*Assigned task*:
Beginning with the first line, return the material verbatim and without pictures.

*Data for this exercise*:
********

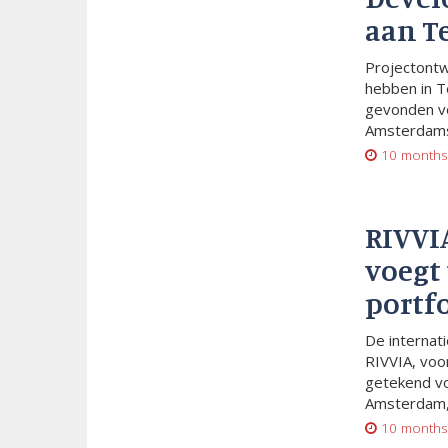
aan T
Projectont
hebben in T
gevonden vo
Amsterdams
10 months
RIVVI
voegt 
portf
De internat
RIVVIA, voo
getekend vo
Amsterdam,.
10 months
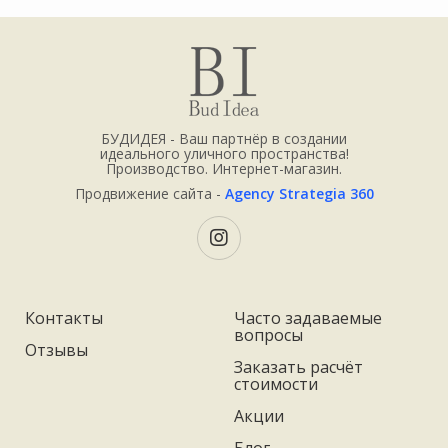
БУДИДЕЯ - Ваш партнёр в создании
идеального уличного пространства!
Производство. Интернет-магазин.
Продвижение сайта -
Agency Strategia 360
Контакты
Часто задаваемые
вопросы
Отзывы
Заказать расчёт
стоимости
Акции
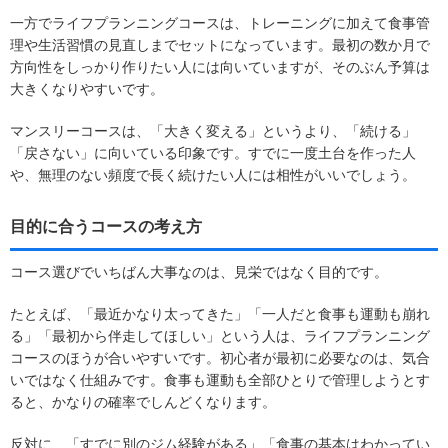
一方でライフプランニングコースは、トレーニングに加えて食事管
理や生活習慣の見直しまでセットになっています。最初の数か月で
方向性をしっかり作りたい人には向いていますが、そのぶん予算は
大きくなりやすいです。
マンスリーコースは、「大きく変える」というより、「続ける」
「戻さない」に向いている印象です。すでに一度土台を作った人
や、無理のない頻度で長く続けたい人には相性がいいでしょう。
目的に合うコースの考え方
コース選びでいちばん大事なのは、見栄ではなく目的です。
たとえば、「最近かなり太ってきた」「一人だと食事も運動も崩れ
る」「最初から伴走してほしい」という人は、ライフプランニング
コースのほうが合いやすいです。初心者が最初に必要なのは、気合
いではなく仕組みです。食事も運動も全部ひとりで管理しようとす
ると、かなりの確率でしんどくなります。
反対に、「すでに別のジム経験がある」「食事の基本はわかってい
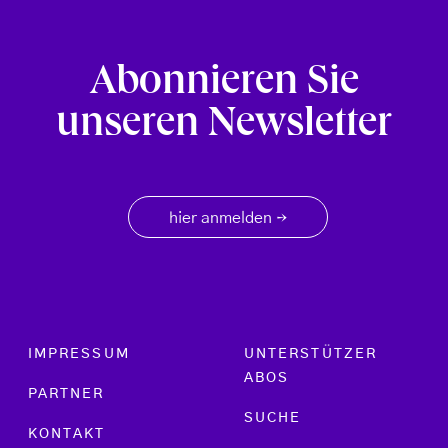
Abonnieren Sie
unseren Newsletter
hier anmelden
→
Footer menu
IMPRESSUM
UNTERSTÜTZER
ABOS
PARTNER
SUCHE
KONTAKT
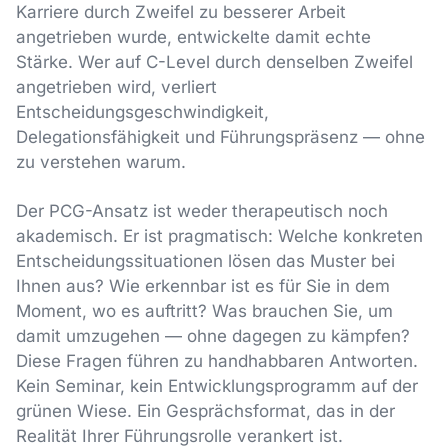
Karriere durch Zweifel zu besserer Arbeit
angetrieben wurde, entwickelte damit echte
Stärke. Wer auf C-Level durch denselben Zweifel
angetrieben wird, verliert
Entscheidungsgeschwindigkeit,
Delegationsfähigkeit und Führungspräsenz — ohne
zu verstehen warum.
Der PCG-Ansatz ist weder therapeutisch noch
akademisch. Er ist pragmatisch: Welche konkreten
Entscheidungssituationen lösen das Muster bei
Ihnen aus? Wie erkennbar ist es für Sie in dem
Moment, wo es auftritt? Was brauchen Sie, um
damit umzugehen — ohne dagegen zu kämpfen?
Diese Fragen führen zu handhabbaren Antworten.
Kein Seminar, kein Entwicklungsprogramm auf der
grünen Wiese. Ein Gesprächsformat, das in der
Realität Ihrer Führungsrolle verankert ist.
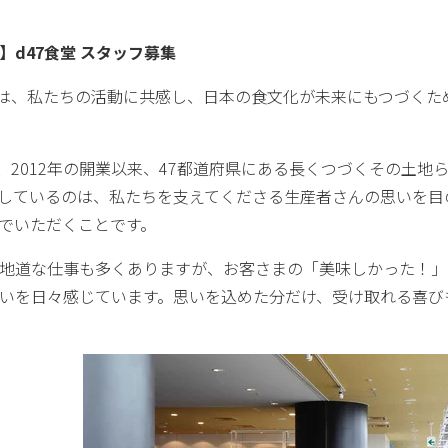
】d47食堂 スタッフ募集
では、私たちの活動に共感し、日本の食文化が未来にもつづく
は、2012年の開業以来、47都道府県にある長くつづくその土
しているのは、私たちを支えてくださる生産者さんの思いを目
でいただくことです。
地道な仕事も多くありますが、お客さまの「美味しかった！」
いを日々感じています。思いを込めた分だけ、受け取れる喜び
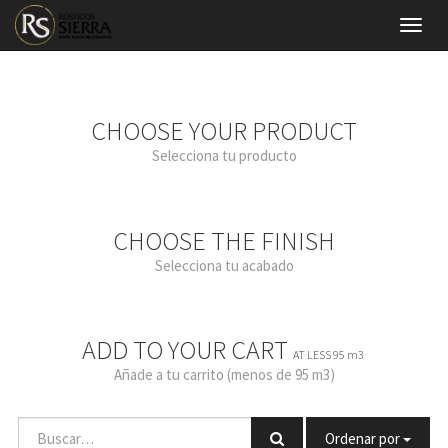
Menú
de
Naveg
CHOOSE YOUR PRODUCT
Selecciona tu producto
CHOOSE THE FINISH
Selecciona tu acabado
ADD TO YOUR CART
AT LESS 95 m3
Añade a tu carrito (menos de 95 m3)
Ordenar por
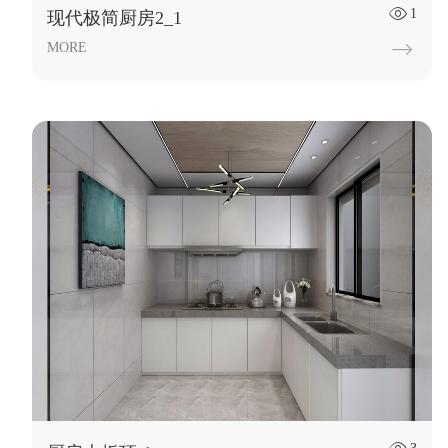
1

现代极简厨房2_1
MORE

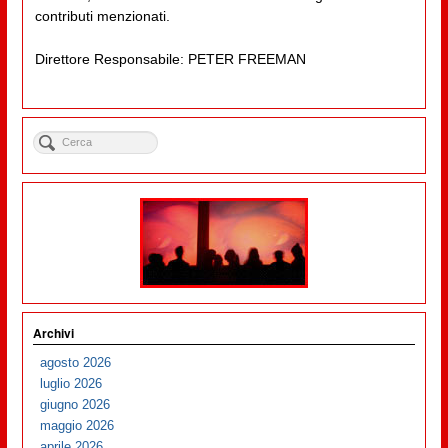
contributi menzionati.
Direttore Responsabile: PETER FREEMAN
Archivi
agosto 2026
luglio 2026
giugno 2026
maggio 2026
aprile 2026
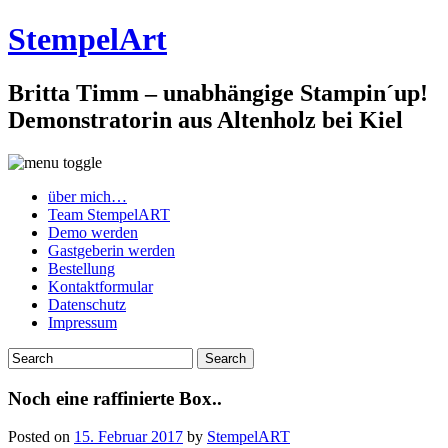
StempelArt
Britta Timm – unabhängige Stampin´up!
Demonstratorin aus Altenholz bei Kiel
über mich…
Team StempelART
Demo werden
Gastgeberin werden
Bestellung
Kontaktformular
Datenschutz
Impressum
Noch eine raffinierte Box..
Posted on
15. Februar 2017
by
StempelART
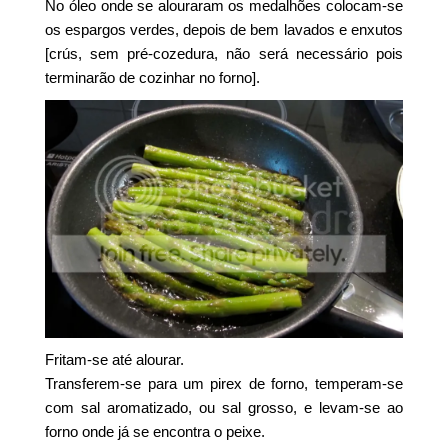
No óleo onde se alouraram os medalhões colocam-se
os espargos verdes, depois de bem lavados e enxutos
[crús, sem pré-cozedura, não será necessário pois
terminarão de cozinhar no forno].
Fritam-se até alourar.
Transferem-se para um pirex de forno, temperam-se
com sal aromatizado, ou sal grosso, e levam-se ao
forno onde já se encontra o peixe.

********

*Exercise response*:
aan T
Projectont
hebben in T
gevonden vo
Amsterdams
10 months
RIVVI
voegt 
portf
De internat
RIVVIA, voo
getekend vo
Amsterdam,.
10 months
БУДИДЕЯ - Ваш партнёр в создании
идеального уличного пространства!
Производство. Интернет-магазин.
Продвижение сайта -
Agency Strategia 360
Контакты
Часто задаваемые
вопросы
Отзывы
Заказать расчёт
стоимости
Акции
一方でライフプランニングコースは、トレーニングに加えて食事管
理や生活習慣の見直しまでセットになっています。最初の数か月で
方向性をしっかり作りたい人には向いていますが、そのぶん予算は
大きくなりやすいです。
マンスリーコースは、「大きく変える」というより、「続ける」
「戻さない」に向いている印象です。すでに一度土台を作った人
や、無理のない頻度で長く続けたい人には相性がいいでしょう。
目的に合うコースの考え方
コース選びでいちばん大事なのは、見栄ではなく目的です。
たとえば、「最近かなり太ってきた」「一人だと食事も運動も崩れ
る」「最初から伴走してほしい」という人は、ライフプランニング
コースのほうが合いやすいです。初心者が最初に必要なのは、気合
いではなく仕組みです。食事も運動も全部ひとりで管理しようとす
ると、かなりの確率でしんどくなります。
反対に、「すでに別のジム経験がある」「食事の基本はわかってい
Abonnieren Sie
unseren Newsletter
hier anmelden
→
Footer menu
IMPRESSUM
UNTERSTÜTZER
ABOS
PARTNER
SUCHE
KONTAKT
Karriere durch Zweifel zu besserer Arbeit
angetrieben wurde, entwickelte damit echte
Stärke. Wer auf C-Level durch denselben Zweifel
angetrieben wird, verliert
Entscheidungsgeschwindigkeit,
Delegationsfähigkeit und Führungspräsenz — ohne
zu verstehen warum.
Der PCG-Ansatz ist weder therapeutisch noch
akademisch. Er ist pragmatisch: Welche konkreten
Entscheidungssituationen lösen das Muster bei
Ihnen aus? Wie erkennbar ist es für Sie in dem
Moment, wo es auftritt? Was brauchen Sie, um
damit umzugehen — ohne dagegen zu kämpfen?
Diese Fragen führen zu handhabbaren Antworten.
Kein Seminar, kein Entwicklungsprogramm auf der
grünen Wiese. Ein Gesprächsformat, das in der
Realität Ihrer Führungsrolle verankert ist.
】d47食堂 スタッフ募集
では、私たちの活動に共感し、日本の食文化が未来にもつづく
は、2012年の開業以来、47都道府県にある長くつづくその土
しているのは、私たちを支えてくださる生産者さんの思いを目
でいただくことです。
地道な仕事も多くありますが、お客さまの「美味しかった！」
いを日々感じています。思いを込めた分だけ、受け取れる喜び
Menú
de
Naveg
CHOOSE YOUR PRODUCT
Selecciona tu producto
CHOOSE THE FINISH
Selecciona tu acabado
ADD TO YOUR CART
AT LESS 95 m3
Añade a tu carrito (menos de 95 m3)
Ordenar por
1

现代极简厨房2_1
MORE

contributi menzionati.
Direttore Responsabile: PETER FREEMAN
Archivi
agosto 2026
luglio 2026
giugno 2026
maggio 2026
aprile 2026
StempelArt
Britta Timm – unabhängige Stampin´up!
Demonstratorin aus Altenholz bei Kiel
über mich…
Team StempelART
Demo werden
Gastgeberin werden
Bestellung
Kontaktformular
Datenschutz
Impressum
Noch eine raffinierte Box..
Posted on
15. Februar 2017
by
StempelART
No óleo onde se alouraram os medalhões colocam-se
os espargos verdes, depois de bem lavados e enxutos
[crús, sem pré-cozedura, não será necessário pois
terminarão de cozinhar no forno].
Fritam-se até alourar.
Transferem-se para um pirex de forno, temperam-se
com sal aromatizado, ou sal grosso, e levam-se ao
forno onde já se encontra o peixe.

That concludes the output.